#### TASK DESCRIPTION
Among the records below, find the line that has "3: (364, 79, 0.62)"; from there, give the lines again exactly, and stop after the line that has "24: (659, 253, 0.39)".

(Excerpts from a dataset)
((

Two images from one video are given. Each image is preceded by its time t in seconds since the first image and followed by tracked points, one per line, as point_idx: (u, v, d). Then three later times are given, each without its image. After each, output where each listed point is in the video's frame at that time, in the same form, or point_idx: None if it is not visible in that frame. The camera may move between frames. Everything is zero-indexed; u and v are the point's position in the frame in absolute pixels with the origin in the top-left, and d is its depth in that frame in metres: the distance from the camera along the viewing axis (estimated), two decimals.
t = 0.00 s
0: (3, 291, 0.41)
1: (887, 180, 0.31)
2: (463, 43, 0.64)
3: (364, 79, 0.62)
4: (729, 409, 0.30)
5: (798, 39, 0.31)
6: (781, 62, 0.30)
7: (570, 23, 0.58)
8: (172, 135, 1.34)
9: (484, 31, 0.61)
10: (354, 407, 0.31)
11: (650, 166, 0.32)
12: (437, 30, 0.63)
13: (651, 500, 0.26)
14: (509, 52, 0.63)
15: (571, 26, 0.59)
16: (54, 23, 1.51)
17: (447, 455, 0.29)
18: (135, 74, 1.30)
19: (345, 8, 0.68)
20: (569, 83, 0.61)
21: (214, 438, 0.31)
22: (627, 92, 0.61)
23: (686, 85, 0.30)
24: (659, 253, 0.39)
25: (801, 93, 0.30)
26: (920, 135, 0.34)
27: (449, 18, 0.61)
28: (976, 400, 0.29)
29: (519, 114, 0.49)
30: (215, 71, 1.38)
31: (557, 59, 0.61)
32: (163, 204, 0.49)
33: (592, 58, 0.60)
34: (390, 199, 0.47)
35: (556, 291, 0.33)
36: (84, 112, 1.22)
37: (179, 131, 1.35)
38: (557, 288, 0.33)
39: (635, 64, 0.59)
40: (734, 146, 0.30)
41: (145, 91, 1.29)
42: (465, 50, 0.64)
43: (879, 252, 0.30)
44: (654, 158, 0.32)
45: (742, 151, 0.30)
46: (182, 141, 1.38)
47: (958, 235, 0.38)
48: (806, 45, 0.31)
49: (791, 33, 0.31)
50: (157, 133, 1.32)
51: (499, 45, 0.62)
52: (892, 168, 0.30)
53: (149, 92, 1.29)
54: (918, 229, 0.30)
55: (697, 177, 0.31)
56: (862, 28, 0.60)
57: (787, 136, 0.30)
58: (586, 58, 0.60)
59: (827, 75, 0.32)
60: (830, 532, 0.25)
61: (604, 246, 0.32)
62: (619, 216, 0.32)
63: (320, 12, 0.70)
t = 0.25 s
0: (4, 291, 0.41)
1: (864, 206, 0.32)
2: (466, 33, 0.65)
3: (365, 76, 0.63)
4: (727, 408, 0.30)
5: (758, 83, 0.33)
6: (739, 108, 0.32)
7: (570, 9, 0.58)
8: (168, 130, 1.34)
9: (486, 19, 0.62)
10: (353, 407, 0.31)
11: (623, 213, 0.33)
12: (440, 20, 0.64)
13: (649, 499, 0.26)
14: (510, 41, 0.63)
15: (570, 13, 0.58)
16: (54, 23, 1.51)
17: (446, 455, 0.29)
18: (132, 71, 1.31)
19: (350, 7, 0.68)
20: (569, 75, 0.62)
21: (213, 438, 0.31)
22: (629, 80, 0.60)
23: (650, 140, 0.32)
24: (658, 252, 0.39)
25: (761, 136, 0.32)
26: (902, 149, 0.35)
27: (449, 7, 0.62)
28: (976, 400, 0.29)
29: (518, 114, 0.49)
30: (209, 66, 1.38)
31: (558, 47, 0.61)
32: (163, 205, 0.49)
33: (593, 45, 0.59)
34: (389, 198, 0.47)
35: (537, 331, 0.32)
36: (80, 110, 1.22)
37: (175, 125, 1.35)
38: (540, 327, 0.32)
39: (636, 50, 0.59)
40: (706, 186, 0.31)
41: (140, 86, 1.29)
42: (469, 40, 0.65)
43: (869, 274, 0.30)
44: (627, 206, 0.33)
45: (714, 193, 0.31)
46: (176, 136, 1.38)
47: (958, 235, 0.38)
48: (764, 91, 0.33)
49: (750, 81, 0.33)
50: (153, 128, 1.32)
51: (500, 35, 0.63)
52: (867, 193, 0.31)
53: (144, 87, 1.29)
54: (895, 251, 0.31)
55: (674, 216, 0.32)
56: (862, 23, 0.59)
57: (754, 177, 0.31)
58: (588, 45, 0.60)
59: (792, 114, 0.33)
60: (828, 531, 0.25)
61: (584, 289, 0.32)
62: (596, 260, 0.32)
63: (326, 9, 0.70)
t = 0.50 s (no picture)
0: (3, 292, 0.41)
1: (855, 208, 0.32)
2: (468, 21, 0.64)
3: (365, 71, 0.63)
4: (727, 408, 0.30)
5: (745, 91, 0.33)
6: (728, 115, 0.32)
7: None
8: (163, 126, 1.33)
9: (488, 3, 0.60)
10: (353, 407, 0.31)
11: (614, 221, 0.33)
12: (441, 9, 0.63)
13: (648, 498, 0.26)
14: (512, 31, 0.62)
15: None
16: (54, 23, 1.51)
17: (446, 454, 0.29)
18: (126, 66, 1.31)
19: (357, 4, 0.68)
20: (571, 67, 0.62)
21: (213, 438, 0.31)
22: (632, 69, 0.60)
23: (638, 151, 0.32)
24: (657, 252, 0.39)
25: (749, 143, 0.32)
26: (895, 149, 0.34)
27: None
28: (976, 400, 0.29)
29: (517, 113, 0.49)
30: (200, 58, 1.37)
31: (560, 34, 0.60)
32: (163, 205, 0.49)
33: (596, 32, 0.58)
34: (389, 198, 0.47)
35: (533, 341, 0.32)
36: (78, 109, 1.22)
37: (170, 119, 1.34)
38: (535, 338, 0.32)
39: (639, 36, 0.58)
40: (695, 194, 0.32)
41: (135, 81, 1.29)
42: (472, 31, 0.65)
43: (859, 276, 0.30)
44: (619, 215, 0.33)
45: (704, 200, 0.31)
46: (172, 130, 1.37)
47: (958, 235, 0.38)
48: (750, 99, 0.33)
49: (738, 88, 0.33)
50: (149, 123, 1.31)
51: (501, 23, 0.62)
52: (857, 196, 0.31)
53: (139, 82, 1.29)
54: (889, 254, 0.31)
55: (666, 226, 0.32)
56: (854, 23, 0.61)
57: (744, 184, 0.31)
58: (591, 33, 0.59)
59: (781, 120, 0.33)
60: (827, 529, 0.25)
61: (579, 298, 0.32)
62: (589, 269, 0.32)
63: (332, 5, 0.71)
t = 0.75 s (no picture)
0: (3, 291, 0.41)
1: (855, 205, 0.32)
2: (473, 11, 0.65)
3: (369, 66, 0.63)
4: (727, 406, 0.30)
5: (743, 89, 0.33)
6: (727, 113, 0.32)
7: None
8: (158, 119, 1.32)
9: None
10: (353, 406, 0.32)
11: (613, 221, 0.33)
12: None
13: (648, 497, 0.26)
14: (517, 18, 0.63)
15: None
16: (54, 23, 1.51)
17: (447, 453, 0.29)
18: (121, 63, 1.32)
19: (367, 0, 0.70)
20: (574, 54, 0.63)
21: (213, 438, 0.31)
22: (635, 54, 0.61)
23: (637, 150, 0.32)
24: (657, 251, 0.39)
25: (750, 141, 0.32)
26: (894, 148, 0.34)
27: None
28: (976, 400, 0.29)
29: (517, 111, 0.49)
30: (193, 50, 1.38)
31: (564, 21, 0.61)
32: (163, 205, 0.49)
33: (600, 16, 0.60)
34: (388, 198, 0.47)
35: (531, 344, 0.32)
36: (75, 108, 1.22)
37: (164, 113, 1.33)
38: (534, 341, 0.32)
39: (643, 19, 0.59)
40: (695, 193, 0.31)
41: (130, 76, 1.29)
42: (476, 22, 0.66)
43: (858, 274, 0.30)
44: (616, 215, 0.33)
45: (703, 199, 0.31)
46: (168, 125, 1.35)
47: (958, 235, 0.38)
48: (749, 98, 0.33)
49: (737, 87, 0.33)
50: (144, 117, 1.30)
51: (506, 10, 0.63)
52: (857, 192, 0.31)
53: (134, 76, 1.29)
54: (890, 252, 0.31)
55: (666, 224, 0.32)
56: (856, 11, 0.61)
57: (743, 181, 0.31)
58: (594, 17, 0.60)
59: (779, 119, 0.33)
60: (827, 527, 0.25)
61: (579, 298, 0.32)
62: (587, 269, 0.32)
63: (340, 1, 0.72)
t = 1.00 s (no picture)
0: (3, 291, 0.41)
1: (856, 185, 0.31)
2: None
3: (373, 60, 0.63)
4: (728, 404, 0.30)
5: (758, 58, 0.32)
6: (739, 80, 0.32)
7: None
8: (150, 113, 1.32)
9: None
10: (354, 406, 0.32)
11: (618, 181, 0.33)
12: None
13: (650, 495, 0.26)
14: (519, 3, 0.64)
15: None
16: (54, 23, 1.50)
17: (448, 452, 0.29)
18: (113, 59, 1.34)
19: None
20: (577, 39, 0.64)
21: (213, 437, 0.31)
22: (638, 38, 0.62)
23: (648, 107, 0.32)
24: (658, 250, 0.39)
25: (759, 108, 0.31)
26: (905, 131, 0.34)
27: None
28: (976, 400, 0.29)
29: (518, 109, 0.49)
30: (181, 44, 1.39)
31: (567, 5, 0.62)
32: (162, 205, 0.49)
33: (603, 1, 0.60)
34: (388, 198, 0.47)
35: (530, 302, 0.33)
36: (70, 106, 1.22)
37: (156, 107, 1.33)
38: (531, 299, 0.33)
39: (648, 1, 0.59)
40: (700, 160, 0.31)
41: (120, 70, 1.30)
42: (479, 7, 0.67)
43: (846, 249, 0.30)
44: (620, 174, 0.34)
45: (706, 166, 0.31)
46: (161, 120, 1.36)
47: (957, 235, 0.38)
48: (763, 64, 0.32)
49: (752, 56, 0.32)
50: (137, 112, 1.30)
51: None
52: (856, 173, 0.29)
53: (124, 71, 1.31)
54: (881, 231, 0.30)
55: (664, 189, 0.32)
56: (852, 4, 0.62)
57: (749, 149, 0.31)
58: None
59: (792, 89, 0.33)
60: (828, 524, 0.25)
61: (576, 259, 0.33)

))

#### SOLUTION TO THIS PROBLEM
3: (364, 79, 0.62)
4: (729, 409, 0.30)
5: (798, 39, 0.31)
6: (781, 62, 0.30)
7: (570, 23, 0.58)
8: (172, 135, 1.34)
9: (484, 31, 0.61)
10: (354, 407, 0.31)
11: (650, 166, 0.32)
12: (437, 30, 0.63)
13: (651, 500, 0.26)
14: (509, 52, 0.63)
15: (571, 26, 0.59)
16: (54, 23, 1.51)
17: (447, 455, 0.29)
18: (135, 74, 1.30)
19: (345, 8, 0.68)
20: (569, 83, 0.61)
21: (214, 438, 0.31)
22: (627, 92, 0.61)
23: (686, 85, 0.30)
24: (659, 253, 0.39)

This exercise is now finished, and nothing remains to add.